Kinship Aspirations: An Interspecies Middle Passage
In this interactive lecture Dr. Alexis Pauline Gumbs (award-winning writer, independent scholar and activist) looks at the connections between marine mammal adaptation and the legacies of the transatlantic trade in enslaved Africans. This is a space for anyone breathing between worlds.
Dr. Gumbs will be signing copies of her books after the event, available for purchase at the Illini Union Bookstore.
About the Speaker
Alexis Pauline Gumbs is a Queer Black Troublemaker and Black Feminist Love Evangelist and an aspirational cousin to all sentient beings. Her work in this lifetime is to facilitate infinite, unstoppable ancestral love in practice. Her poetic work in response to the needs of her cherished communities have held space for multitudes in mourning and movement. Alexis’s co-edited volume of Revolutionary Mothering: Love on the Front Lines (PM Press, 2016) has shifted the conversation on mothering, parenting and queer transformation. Alexis has transformed the scope of intellectual, creative and oracular writing with her triptych of experimental works published by Duke University Press (Spill: Scenes of Black Feminist Fugitivity in 2016, M Archive: After the End of the World in 2018 and Dub: Finding Ceremony forthcoming in 2020.) Unlike most academic texts, Alexis’s work has inspired artists across form to create dance works, installation work, paintings, processionals, divination practices, operas, quilts and more.
Alexis is the founder of Brilliance Remastered, an online network and series of retreats and online intensives serving community accountable intellectuals and artists in the legacies of Audre Lorde’s profound statement in “The Master’s Tools Will Never Dismantle the Master’s House” that the preceding statement is “only threatening to those…who still think of the master’s house as their only source of support.” Through retreats on ancestor accountable intellectual practice, and online courses on topics from anger as a resource to transnational intellectual solidarity Alexis and her Brilliance Remastered collaborators have nurtured a community of thinkers and artists grounded in the resources that normative institutions ignore.

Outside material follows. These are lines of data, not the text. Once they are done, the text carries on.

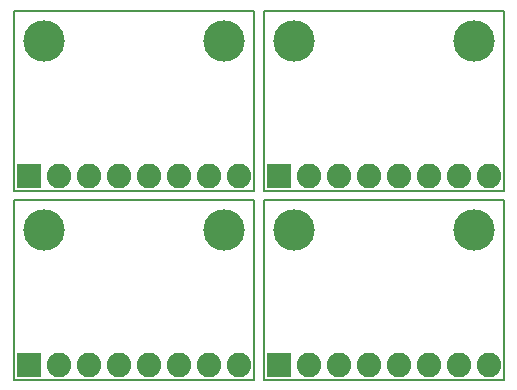
<source format=gbs>
G75*
%MOIN*%
%OFA0B0*%
%FSLAX24Y24*%
%IPPOS*%
%LPD*%
%AMOC8*
5,1,8,0,0,1.08239X$1,22.5*
%
%ADD10C,0.0080*%
%ADD11R,0.0820X0.0820*%
%ADD12C,0.0820*%
%ADD13C,0.0000*%
%ADD14C,0.1380*%
D10*
X000330Y000140D02*
X000330Y006140D01*
X008330Y006140D01*
X008330Y000140D01*
X000330Y000140D01*
X000330Y006439D02*
X000330Y012439D01*
X008330Y012439D01*
X008330Y006439D01*
X000330Y006439D01*
X008676Y006439D02*
X008676Y012439D01*
X016676Y012439D01*
X016676Y006439D01*
X008676Y006439D01*
X008676Y006140D02*
X008676Y000140D01*
X016676Y000140D01*
X016676Y006140D01*
X008676Y006140D01*
D11*
X009176Y006939D03*
X009176Y000640D03*
X000830Y000640D03*
X000830Y006939D03*
D12*
X001830Y006939D03*
X002830Y006939D03*
X003830Y006939D03*
X004830Y006939D03*
X005830Y006939D03*
X006830Y006939D03*
X007830Y006939D03*
X010176Y006939D03*
X011176Y006939D03*
X012176Y006939D03*
X013176Y006939D03*
X014176Y006939D03*
X015176Y006939D03*
X016176Y006939D03*
X016176Y000640D03*
X015176Y000640D03*
X014176Y000640D03*
X013176Y000640D03*
X012176Y000640D03*
X011176Y000640D03*
X010176Y000640D03*
X007830Y000640D03*
X006830Y000640D03*
X005830Y000640D03*
X004830Y000640D03*
X003830Y000640D03*
X002830Y000640D03*
X001830Y000640D03*
D13*
X000680Y005140D02*
X000682Y005190D01*
X000688Y005240D01*
X000698Y005290D01*
X000711Y005338D01*
X000728Y005386D01*
X000749Y005432D01*
X000773Y005476D01*
X000801Y005518D01*
X000832Y005558D01*
X000866Y005595D01*
X000903Y005630D01*
X000942Y005661D01*
X000983Y005690D01*
X001027Y005715D01*
X001073Y005737D01*
X001120Y005755D01*
X001168Y005769D01*
X001217Y005780D01*
X001267Y005787D01*
X001317Y005790D01*
X001368Y005789D01*
X001418Y005784D01*
X001468Y005775D01*
X001516Y005763D01*
X001564Y005746D01*
X001610Y005726D01*
X001655Y005703D01*
X001698Y005676D01*
X001738Y005646D01*
X001776Y005613D01*
X001811Y005577D01*
X001844Y005538D01*
X001873Y005497D01*
X001899Y005454D01*
X001922Y005409D01*
X001941Y005362D01*
X001956Y005314D01*
X001968Y005265D01*
X001976Y005215D01*
X001980Y005165D01*
X001980Y005115D01*
X001976Y005065D01*
X001968Y005015D01*
X001956Y004966D01*
X001941Y004918D01*
X001922Y004871D01*
X001899Y004826D01*
X001873Y004783D01*
X001844Y004742D01*
X001811Y004703D01*
X001776Y004667D01*
X001738Y004634D01*
X001698Y004604D01*
X001655Y004577D01*
X001610Y004554D01*
X001564Y004534D01*
X001516Y004517D01*
X001468Y004505D01*
X001418Y004496D01*
X001368Y004491D01*
X001317Y004490D01*
X001267Y004493D01*
X001217Y004500D01*
X001168Y004511D01*
X001120Y004525D01*
X001073Y004543D01*
X001027Y004565D01*
X000983Y004590D01*
X000942Y004619D01*
X000903Y004650D01*
X000866Y004685D01*
X000832Y004722D01*
X000801Y004762D01*
X000773Y004804D01*
X000749Y004848D01*
X000728Y004894D01*
X000711Y004942D01*
X000698Y004990D01*
X000688Y005040D01*
X000682Y005090D01*
X000680Y005140D01*
X006680Y005140D02*
X006682Y005190D01*
X006688Y005240D01*
X006698Y005290D01*
X006711Y005338D01*
X006728Y005386D01*
X006749Y005432D01*
X006773Y005476D01*
X006801Y005518D01*
X006832Y005558D01*
X006866Y005595D01*
X006903Y005630D01*
X006942Y005661D01*
X006983Y005690D01*
X007027Y005715D01*
X007073Y005737D01*
X007120Y005755D01*
X007168Y005769D01*
X007217Y005780D01*
X007267Y005787D01*
X007317Y005790D01*
X007368Y005789D01*
X007418Y005784D01*
X007468Y005775D01*
X007516Y005763D01*
X007564Y005746D01*
X007610Y005726D01*
X007655Y005703D01*
X007698Y005676D01*
X007738Y005646D01*
X007776Y005613D01*
X007811Y005577D01*
X007844Y005538D01*
X007873Y005497D01*
X007899Y005454D01*
X007922Y005409D01*
X007941Y005362D01*
X007956Y005314D01*
X007968Y005265D01*
X007976Y005215D01*
X007980Y005165D01*
X007980Y005115D01*
X007976Y005065D01*
X007968Y005015D01*
X007956Y004966D01*
X007941Y004918D01*
X007922Y004871D01*
X007899Y004826D01*
X007873Y004783D01*
X007844Y004742D01*
X007811Y004703D01*
X007776Y004667D01*
X007738Y004634D01*
X007698Y004604D01*
X007655Y004577D01*
X007610Y004554D01*
X007564Y004534D01*
X007516Y004517D01*
X007468Y004505D01*
X007418Y004496D01*
X007368Y004491D01*
X007317Y004490D01*
X007267Y004493D01*
X007217Y004500D01*
X007168Y004511D01*
X007120Y004525D01*
X007073Y004543D01*
X007027Y004565D01*
X006983Y004590D01*
X006942Y004619D01*
X006903Y004650D01*
X006866Y004685D01*
X006832Y004722D01*
X006801Y004762D01*
X006773Y004804D01*
X006749Y004848D01*
X006728Y004894D01*
X006711Y004942D01*
X006698Y004990D01*
X006688Y005040D01*
X006682Y005090D01*
X006680Y005140D01*
X009026Y005140D02*
X009028Y005190D01*
X009034Y005240D01*
X009044Y005290D01*
X009057Y005338D01*
X009074Y005386D01*
X009095Y005432D01*
X009119Y005476D01*
X009147Y005518D01*
X009178Y005558D01*
X009212Y005595D01*
X009249Y005630D01*
X009288Y005661D01*
X009329Y005690D01*
X009373Y005715D01*
X009419Y005737D01*
X009466Y005755D01*
X009514Y005769D01*
X009563Y005780D01*
X009613Y005787D01*
X009663Y005790D01*
X009714Y005789D01*
X009764Y005784D01*
X009814Y005775D01*
X009862Y005763D01*
X009910Y005746D01*
X009956Y005726D01*
X010001Y005703D01*
X010044Y005676D01*
X010084Y005646D01*
X010122Y005613D01*
X010157Y005577D01*
X010190Y005538D01*
X010219Y005497D01*
X010245Y005454D01*
X010268Y005409D01*
X010287Y005362D01*
X010302Y005314D01*
X010314Y005265D01*
X010322Y005215D01*
X010326Y005165D01*
X010326Y005115D01*
X010322Y005065D01*
X010314Y005015D01*
X010302Y004966D01*
X010287Y004918D01*
X010268Y004871D01*
X010245Y004826D01*
X010219Y004783D01*
X010190Y004742D01*
X010157Y004703D01*
X010122Y004667D01*
X010084Y004634D01*
X010044Y004604D01*
X010001Y004577D01*
X009956Y004554D01*
X009910Y004534D01*
X009862Y004517D01*
X009814Y004505D01*
X009764Y004496D01*
X009714Y004491D01*
X009663Y004490D01*
X009613Y004493D01*
X009563Y004500D01*
X009514Y004511D01*
X009466Y004525D01*
X009419Y004543D01*
X009373Y004565D01*
X009329Y004590D01*
X009288Y004619D01*
X009249Y004650D01*
X009212Y004685D01*
X009178Y004722D01*
X009147Y004762D01*
X009119Y004804D01*
X009095Y004848D01*
X009074Y004894D01*
X009057Y004942D01*
X009044Y004990D01*
X009034Y005040D01*
X009028Y005090D01*
X009026Y005140D01*
X015026Y005140D02*
X015028Y005190D01*
X015034Y005240D01*
X015044Y005290D01*
X015057Y005338D01*
X015074Y005386D01*
X015095Y005432D01*
X015119Y005476D01*
X015147Y005518D01*
X015178Y005558D01*
X015212Y005595D01*
X015249Y005630D01*
X015288Y005661D01*
X015329Y005690D01*
X015373Y005715D01*
X015419Y005737D01*
X015466Y005755D01*
X015514Y005769D01*
X015563Y005780D01*
X015613Y005787D01*
X015663Y005790D01*
X015714Y005789D01*
X015764Y005784D01*
X015814Y005775D01*
X015862Y005763D01*
X015910Y005746D01*
X015956Y005726D01*
X016001Y005703D01*
X016044Y005676D01*
X016084Y005646D01*
X016122Y005613D01*
X016157Y005577D01*
X016190Y005538D01*
X016219Y005497D01*
X016245Y005454D01*
X016268Y005409D01*
X016287Y005362D01*
X016302Y005314D01*
X016314Y005265D01*
X016322Y005215D01*
X016326Y005165D01*
X016326Y005115D01*
X016322Y005065D01*
X016314Y005015D01*
X016302Y004966D01*
X016287Y004918D01*
X016268Y004871D01*
X016245Y004826D01*
X016219Y004783D01*
X016190Y004742D01*
X016157Y004703D01*
X016122Y004667D01*
X016084Y004634D01*
X016044Y004604D01*
X016001Y004577D01*
X015956Y004554D01*
X015910Y004534D01*
X015862Y004517D01*
X015814Y004505D01*
X015764Y004496D01*
X015714Y004491D01*
X015663Y004490D01*
X015613Y004493D01*
X015563Y004500D01*
X015514Y004511D01*
X015466Y004525D01*
X015419Y004543D01*
X015373Y004565D01*
X015329Y004590D01*
X015288Y004619D01*
X015249Y004650D01*
X015212Y004685D01*
X015178Y004722D01*
X015147Y004762D01*
X015119Y004804D01*
X015095Y004848D01*
X015074Y004894D01*
X015057Y004942D01*
X015044Y004990D01*
X015034Y005040D01*
X015028Y005090D01*
X015026Y005140D01*
X015026Y011439D02*
X015028Y011489D01*
X015034Y011539D01*
X015044Y011589D01*
X015057Y011637D01*
X015074Y011685D01*
X015095Y011731D01*
X015119Y011775D01*
X015147Y011817D01*
X015178Y011857D01*
X015212Y011894D01*
X015249Y011929D01*
X015288Y011960D01*
X015329Y011989D01*
X015373Y012014D01*
X015419Y012036D01*
X015466Y012054D01*
X015514Y012068D01*
X015563Y012079D01*
X015613Y012086D01*
X015663Y012089D01*
X015714Y012088D01*
X015764Y012083D01*
X015814Y012074D01*
X015862Y012062D01*
X015910Y012045D01*
X015956Y012025D01*
X016001Y012002D01*
X016044Y011975D01*
X016084Y011945D01*
X016122Y011912D01*
X016157Y011876D01*
X016190Y011837D01*
X016219Y011796D01*
X016245Y011753D01*
X016268Y011708D01*
X016287Y011661D01*
X016302Y011613D01*
X016314Y011564D01*
X016322Y011514D01*
X016326Y011464D01*
X016326Y011414D01*
X016322Y011364D01*
X016314Y011314D01*
X016302Y011265D01*
X016287Y011217D01*
X016268Y011170D01*
X016245Y011125D01*
X016219Y011082D01*
X016190Y011041D01*
X016157Y011002D01*
X016122Y010966D01*
X016084Y010933D01*
X016044Y010903D01*
X016001Y010876D01*
X015956Y010853D01*
X015910Y010833D01*
X015862Y010816D01*
X015814Y010804D01*
X015764Y010795D01*
X015714Y010790D01*
X015663Y010789D01*
X015613Y010792D01*
X015563Y010799D01*
X015514Y010810D01*
X015466Y010824D01*
X015419Y010842D01*
X015373Y010864D01*
X015329Y010889D01*
X015288Y010918D01*
X015249Y010949D01*
X015212Y010984D01*
X015178Y011021D01*
X015147Y011061D01*
X015119Y011103D01*
X015095Y011147D01*
X015074Y011193D01*
X015057Y011241D01*
X015044Y011289D01*
X015034Y011339D01*
X015028Y011389D01*
X015026Y011439D01*
X009026Y011439D02*
X009028Y011489D01*
X009034Y011539D01*
X009044Y011589D01*
X009057Y011637D01*
X009074Y011685D01*
X009095Y011731D01*
X009119Y011775D01*
X009147Y011817D01*
X009178Y011857D01*
X009212Y011894D01*
X009249Y011929D01*
X009288Y011960D01*
X009329Y011989D01*
X009373Y012014D01*
X009419Y012036D01*
X009466Y012054D01*
X009514Y012068D01*
X009563Y012079D01*
X009613Y012086D01*
X009663Y012089D01*
X009714Y012088D01*
X009764Y012083D01*
X009814Y012074D01*
X009862Y012062D01*
X009910Y012045D01*
X009956Y012025D01*
X010001Y012002D01*
X010044Y011975D01*
X010084Y011945D01*
X010122Y011912D01*
X010157Y011876D01*
X010190Y011837D01*
X010219Y011796D01*
X010245Y011753D01*
X010268Y011708D01*
X010287Y011661D01*
X010302Y011613D01*
X010314Y011564D01*
X010322Y011514D01*
X010326Y011464D01*
X010326Y011414D01*
X010322Y011364D01*
X010314Y011314D01*
X010302Y011265D01*
X010287Y011217D01*
X010268Y011170D01*
X010245Y011125D01*
X010219Y011082D01*
X010190Y011041D01*
X010157Y011002D01*
X010122Y010966D01*
X010084Y010933D01*
X010044Y010903D01*
X010001Y010876D01*
X009956Y010853D01*
X009910Y010833D01*
X009862Y010816D01*
X009814Y010804D01*
X009764Y010795D01*
X009714Y010790D01*
X009663Y010789D01*
X009613Y010792D01*
X009563Y010799D01*
X009514Y010810D01*
X009466Y010824D01*
X009419Y010842D01*
X009373Y010864D01*
X009329Y010889D01*
X009288Y010918D01*
X009249Y010949D01*
X009212Y010984D01*
X009178Y011021D01*
X009147Y011061D01*
X009119Y011103D01*
X009095Y011147D01*
X009074Y011193D01*
X009057Y011241D01*
X009044Y011289D01*
X009034Y011339D01*
X009028Y011389D01*
X009026Y011439D01*
X006680Y011439D02*
X006682Y011489D01*
X006688Y011539D01*
X006698Y011589D01*
X006711Y011637D01*
X006728Y011685D01*
X006749Y011731D01*
X006773Y011775D01*
X006801Y011817D01*
X006832Y011857D01*
X006866Y011894D01*
X006903Y011929D01*
X006942Y011960D01*
X006983Y011989D01*
X007027Y012014D01*
X007073Y012036D01*
X007120Y012054D01*
X007168Y012068D01*
X007217Y012079D01*
X007267Y012086D01*
X007317Y012089D01*
X007368Y012088D01*
X007418Y012083D01*
X007468Y012074D01*
X007516Y012062D01*
X007564Y012045D01*
X007610Y012025D01*
X007655Y012002D01*
X007698Y011975D01*
X007738Y011945D01*
X007776Y011912D01*
X007811Y011876D01*
X007844Y011837D01*
X007873Y011796D01*
X007899Y011753D01*
X007922Y011708D01*
X007941Y011661D01*
X007956Y011613D01*
X007968Y011564D01*
X007976Y011514D01*
X007980Y011464D01*
X007980Y011414D01*
X007976Y011364D01*
X007968Y011314D01*
X007956Y011265D01*
X007941Y011217D01*
X007922Y011170D01*
X007899Y011125D01*
X007873Y011082D01*
X007844Y011041D01*
X007811Y011002D01*
X007776Y010966D01*
X007738Y010933D01*
X007698Y010903D01*
X007655Y010876D01*
X007610Y010853D01*
X007564Y010833D01*
X007516Y010816D01*
X007468Y010804D01*
X007418Y010795D01*
X007368Y010790D01*
X007317Y010789D01*
X007267Y010792D01*
X007217Y010799D01*
X007168Y010810D01*
X007120Y010824D01*
X007073Y010842D01*
X007027Y010864D01*
X006983Y010889D01*
X006942Y010918D01*
X006903Y010949D01*
X006866Y010984D01*
X006832Y011021D01*
X006801Y011061D01*
X006773Y011103D01*
X006749Y011147D01*
X006728Y011193D01*
X006711Y011241D01*
X006698Y011289D01*
X006688Y011339D01*
X006682Y011389D01*
X006680Y011439D01*
X000680Y011439D02*
X000682Y011489D01*
X000688Y011539D01*
X000698Y011589D01*
X000711Y011637D01*
X000728Y011685D01*
X000749Y011731D01*
X000773Y011775D01*
X000801Y011817D01*
X000832Y011857D01*
X000866Y011894D01*
X000903Y011929D01*
X000942Y011960D01*
X000983Y011989D01*
X001027Y012014D01*
X001073Y012036D01*
X001120Y012054D01*
X001168Y012068D01*
X001217Y012079D01*
X001267Y012086D01*
X001317Y012089D01*
X001368Y012088D01*
X001418Y012083D01*
X001468Y012074D01*
X001516Y012062D01*
X001564Y012045D01*
X001610Y012025D01*
X001655Y012002D01*
X001698Y011975D01*
X001738Y011945D01*
X001776Y011912D01*
X001811Y011876D01*
X001844Y011837D01*
X001873Y011796D01*
X001899Y011753D01*
X001922Y011708D01*
X001941Y011661D01*
X001956Y011613D01*
X001968Y011564D01*
X001976Y011514D01*
X001980Y011464D01*
X001980Y011414D01*
X001976Y011364D01*
X001968Y011314D01*
X001956Y011265D01*
X001941Y011217D01*
X001922Y011170D01*
X001899Y011125D01*
X001873Y011082D01*
X001844Y011041D01*
X001811Y011002D01*
X001776Y010966D01*
X001738Y010933D01*
X001698Y010903D01*
X001655Y010876D01*
X001610Y010853D01*
X001564Y010833D01*
X001516Y010816D01*
X001468Y010804D01*
X001418Y010795D01*
X001368Y010790D01*
X001317Y010789D01*
X001267Y010792D01*
X001217Y010799D01*
X001168Y010810D01*
X001120Y010824D01*
X001073Y010842D01*
X001027Y010864D01*
X000983Y010889D01*
X000942Y010918D01*
X000903Y010949D01*
X000866Y010984D01*
X000832Y011021D01*
X000801Y011061D01*
X000773Y011103D01*
X000749Y011147D01*
X000728Y011193D01*
X000711Y011241D01*
X000698Y011289D01*
X000688Y011339D01*
X000682Y011389D01*
X000680Y011439D01*
D14*
X001330Y011439D03*
X007330Y011439D03*
X009676Y011439D03*
X015676Y011439D03*
X015676Y005140D03*
X009676Y005140D03*
X007330Y005140D03*
X001330Y005140D03*
M02*

</source>
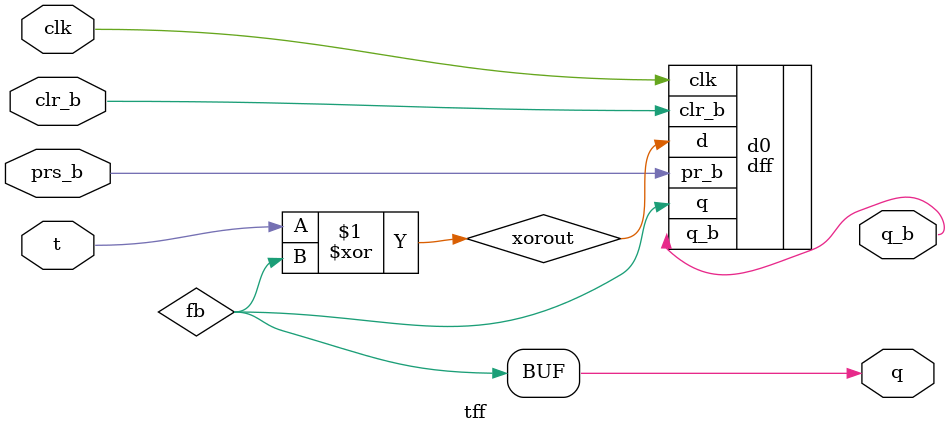
<source format=sv>
`timescale 1 us / 1 ns

module tff (t,prs_b,clr_b,clk,q,q_b);
	
	input wire t;
	input wire prs_b;
	input wire clr_b;
	input wire clk;
	output wire q;
	output wire q_b;
	
	wire xorout;
	wire fb;
	
	xor G1 (xorout,t,fb);
	
	dff d0 (.clk(clk),.pr_b(prs_b),.clr_b(clr_b),.d(xorout),.q_b(q_b),.q(fb)); 
	
	assign q = fb;
		
	
endmodule

</source>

All of Alexis’s work is grounded in a community building ethic and would not be possible without her communities of accountability in Durham, NC the broader US Southeast and the global south. As a co-founder member of UBUNTU A Women of Color Survivor-Led Coalition to End Gendered Violence, Warrior Healers Organizing Trust and Earthseed Land Collective in Durham, NC, a member of the first visioning council of Kindred Southern Healing Justice Network and a participant in Southerners on New Ground, Allied Media Projects, Black Women’s Blueprint and the International Black Youth Summit for more than a decade she brings a passion for the issues that impact oppressed communities and an intimate knowledge of the resilience of movements led by Black, indigenous, working class women and queer people of color. Her writing in key movement periodicals such as Make/Shift, Left Turn, The Abolitionist, Ms. Magazine, and the collections Abolition Now, The Revolution Starts at Home, Dear Sister and the Transformative Justice Reader have offered clarity and inspiration to generations of activists.
Alexis’s work with her primary collaborator Sangodare has shown the world a Queer Black Feminist Love Ethic in practice. Over the past 11 years they have nurtured the Mobile Homecoming Project, an experiential archive amplifying generations of Black LGBTQ Brilliance which has consisted of listening tour of the United States (in a 1988 Winnebago!) 7 intergenerational retreats and pilgrimages in the Southeast US, a media and audio archive of many Black Feminist LGBTQ elders and is now in the land stewardship phase of building a living library and archive that serves as an all ages independent and assisted living community of intergenerational learning and love. Sangodare and Alexis are also the co-founders of Black Feminist Film School, an initiative to screen, study and produce films with a Black feminist ethic. Sangodare and Alexis have also collaborated on the exhibition Breathing Back at the Carrack Gallery in Durham, NC and more than 50 visits to campuses, organizations and conferences in the United States.